▶ **Objetivo do exercício**:
Determine quantas linhas abaixo contêm a palavra "моркови" e responda somente com esse número.

[Tarefas de resposta curta sobre gráficos]
%%
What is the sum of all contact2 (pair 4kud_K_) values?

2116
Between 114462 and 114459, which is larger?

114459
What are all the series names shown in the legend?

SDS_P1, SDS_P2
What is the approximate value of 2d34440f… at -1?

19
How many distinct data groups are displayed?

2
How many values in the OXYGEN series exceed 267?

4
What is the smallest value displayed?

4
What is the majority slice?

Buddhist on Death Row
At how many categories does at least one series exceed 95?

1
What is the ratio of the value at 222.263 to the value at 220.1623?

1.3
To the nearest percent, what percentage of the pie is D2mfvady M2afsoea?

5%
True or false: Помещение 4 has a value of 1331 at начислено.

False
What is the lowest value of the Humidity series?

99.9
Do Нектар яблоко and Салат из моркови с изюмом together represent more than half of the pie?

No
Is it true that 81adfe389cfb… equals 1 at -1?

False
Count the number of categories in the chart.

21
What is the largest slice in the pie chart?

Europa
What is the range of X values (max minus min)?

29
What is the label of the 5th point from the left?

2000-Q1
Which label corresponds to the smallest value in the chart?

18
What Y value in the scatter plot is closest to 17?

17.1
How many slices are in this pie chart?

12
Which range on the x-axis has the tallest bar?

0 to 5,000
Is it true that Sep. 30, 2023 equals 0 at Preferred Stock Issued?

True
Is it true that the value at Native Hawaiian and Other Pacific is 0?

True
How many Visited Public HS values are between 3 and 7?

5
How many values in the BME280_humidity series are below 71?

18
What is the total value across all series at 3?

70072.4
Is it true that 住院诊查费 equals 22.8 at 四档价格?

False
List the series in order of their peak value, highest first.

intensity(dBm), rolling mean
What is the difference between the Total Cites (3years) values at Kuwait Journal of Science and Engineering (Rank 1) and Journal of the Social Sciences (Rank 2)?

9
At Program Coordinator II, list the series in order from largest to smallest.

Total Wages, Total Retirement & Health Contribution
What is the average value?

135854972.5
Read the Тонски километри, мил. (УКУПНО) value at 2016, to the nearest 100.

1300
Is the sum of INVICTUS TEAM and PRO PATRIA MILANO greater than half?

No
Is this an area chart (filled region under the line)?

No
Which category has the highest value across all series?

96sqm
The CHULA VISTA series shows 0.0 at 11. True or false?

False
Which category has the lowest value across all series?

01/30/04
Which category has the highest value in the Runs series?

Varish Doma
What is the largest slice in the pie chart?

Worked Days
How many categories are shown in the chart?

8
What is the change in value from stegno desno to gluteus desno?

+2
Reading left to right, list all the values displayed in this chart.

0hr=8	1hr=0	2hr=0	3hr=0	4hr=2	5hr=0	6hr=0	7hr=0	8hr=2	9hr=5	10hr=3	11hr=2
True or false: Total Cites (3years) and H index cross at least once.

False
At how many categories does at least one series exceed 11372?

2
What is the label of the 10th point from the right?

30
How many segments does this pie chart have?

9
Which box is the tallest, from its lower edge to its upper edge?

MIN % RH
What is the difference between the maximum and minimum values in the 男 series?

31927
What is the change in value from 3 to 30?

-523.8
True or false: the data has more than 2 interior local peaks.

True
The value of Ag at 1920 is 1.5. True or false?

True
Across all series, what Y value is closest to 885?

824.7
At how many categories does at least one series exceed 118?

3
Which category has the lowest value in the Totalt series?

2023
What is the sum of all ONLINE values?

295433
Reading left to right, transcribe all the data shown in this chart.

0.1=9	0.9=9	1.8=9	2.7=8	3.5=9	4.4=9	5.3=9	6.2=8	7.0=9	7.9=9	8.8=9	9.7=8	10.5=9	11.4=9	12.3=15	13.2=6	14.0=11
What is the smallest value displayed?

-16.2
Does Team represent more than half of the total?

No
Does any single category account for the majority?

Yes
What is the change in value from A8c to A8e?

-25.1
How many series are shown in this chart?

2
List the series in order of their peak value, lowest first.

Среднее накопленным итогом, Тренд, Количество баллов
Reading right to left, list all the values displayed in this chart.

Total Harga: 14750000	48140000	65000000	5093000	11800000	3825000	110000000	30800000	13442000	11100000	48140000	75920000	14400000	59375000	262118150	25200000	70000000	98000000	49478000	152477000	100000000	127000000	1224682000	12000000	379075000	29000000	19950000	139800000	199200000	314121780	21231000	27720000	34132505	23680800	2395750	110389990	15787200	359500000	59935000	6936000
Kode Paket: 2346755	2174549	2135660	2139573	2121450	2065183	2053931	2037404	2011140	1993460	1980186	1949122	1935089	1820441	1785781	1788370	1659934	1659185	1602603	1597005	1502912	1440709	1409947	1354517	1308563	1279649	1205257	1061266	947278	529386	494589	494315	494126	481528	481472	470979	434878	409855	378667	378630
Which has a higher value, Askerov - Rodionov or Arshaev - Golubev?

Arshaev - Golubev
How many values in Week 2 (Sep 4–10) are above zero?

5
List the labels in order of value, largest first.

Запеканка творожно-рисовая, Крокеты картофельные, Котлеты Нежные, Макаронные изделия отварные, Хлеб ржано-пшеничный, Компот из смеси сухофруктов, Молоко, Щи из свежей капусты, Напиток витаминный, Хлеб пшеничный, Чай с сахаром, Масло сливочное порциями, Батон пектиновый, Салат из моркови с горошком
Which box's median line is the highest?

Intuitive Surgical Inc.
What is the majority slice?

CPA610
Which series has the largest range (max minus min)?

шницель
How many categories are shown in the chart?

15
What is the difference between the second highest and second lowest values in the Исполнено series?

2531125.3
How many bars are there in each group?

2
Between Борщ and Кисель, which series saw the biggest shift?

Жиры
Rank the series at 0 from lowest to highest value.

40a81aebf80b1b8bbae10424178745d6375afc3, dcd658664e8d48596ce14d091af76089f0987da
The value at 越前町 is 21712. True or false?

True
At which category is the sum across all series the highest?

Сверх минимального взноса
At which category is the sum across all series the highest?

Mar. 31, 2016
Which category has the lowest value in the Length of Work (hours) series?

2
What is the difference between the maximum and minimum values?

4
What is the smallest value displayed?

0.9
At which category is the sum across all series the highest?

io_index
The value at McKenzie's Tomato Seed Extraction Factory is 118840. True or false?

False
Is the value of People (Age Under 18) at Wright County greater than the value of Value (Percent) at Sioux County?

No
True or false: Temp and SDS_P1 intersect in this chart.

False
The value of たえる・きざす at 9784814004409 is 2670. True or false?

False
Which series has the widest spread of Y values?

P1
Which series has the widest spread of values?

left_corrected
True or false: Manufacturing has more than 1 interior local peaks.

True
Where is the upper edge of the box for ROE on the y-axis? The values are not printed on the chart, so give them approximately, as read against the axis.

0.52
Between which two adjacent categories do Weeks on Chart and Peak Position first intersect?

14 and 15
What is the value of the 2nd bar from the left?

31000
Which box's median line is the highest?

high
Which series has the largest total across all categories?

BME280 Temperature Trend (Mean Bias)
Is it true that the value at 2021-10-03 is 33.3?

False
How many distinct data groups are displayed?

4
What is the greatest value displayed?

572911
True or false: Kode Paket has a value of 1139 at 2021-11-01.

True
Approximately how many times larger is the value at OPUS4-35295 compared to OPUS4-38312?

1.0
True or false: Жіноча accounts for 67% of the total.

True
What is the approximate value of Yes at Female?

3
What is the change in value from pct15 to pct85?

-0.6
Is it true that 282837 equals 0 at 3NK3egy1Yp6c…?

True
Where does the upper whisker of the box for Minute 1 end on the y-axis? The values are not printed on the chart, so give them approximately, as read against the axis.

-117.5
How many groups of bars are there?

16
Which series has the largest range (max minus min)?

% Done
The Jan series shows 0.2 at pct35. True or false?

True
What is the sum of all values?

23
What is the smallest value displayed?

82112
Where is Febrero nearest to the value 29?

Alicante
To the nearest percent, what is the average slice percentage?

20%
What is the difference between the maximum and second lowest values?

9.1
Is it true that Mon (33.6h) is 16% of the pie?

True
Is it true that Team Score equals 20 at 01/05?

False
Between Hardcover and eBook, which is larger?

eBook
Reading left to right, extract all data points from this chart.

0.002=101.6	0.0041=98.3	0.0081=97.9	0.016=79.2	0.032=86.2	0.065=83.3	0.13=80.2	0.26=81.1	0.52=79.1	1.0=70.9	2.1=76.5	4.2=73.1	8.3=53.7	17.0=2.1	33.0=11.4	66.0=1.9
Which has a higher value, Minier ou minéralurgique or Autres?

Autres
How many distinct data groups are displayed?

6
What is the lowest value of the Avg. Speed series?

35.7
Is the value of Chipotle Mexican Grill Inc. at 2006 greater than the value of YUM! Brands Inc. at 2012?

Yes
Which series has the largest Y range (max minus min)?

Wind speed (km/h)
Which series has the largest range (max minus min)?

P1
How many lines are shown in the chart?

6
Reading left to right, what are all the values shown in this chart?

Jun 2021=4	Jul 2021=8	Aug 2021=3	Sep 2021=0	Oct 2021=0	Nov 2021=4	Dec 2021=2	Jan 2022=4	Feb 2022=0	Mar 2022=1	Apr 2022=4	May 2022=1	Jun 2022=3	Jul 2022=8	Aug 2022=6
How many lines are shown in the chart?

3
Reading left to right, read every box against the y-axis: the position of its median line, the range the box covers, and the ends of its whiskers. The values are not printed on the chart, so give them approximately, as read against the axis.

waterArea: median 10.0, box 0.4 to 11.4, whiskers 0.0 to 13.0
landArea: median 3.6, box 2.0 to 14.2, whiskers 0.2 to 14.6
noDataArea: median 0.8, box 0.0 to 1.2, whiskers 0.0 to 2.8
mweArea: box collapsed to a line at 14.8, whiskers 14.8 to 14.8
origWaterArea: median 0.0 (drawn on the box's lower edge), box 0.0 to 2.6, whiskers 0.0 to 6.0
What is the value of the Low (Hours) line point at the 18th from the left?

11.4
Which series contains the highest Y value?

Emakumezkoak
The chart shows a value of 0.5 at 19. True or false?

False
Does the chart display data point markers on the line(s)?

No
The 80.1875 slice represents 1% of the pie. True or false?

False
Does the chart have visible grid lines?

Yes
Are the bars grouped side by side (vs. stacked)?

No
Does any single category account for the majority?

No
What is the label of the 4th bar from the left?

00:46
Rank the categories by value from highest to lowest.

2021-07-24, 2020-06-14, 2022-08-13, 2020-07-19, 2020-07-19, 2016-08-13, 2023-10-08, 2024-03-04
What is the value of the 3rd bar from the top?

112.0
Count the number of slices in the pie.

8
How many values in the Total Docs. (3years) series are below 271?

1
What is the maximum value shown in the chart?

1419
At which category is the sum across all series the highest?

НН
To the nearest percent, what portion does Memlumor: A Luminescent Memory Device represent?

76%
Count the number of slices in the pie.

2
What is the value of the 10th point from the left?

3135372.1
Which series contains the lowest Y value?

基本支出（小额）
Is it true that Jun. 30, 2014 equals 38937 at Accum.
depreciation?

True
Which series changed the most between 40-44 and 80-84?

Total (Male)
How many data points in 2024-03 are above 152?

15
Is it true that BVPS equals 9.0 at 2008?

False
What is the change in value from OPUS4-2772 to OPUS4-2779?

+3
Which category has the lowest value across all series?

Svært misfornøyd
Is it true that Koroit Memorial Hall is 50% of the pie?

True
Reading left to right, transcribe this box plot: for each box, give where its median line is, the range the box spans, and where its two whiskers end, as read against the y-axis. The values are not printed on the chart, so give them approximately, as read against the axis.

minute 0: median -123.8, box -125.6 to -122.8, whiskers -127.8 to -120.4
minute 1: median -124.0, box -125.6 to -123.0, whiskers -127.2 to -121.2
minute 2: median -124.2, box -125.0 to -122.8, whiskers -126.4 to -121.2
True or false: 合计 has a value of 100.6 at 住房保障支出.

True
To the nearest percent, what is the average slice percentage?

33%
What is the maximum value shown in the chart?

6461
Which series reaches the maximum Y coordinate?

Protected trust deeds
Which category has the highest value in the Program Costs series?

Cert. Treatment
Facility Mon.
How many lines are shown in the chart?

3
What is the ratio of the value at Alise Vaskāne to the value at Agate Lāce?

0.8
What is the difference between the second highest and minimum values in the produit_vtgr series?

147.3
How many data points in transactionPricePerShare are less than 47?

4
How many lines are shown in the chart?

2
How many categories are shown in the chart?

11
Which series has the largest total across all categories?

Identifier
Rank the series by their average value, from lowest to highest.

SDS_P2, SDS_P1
%%
▶ **Resposta da tarefa**:
2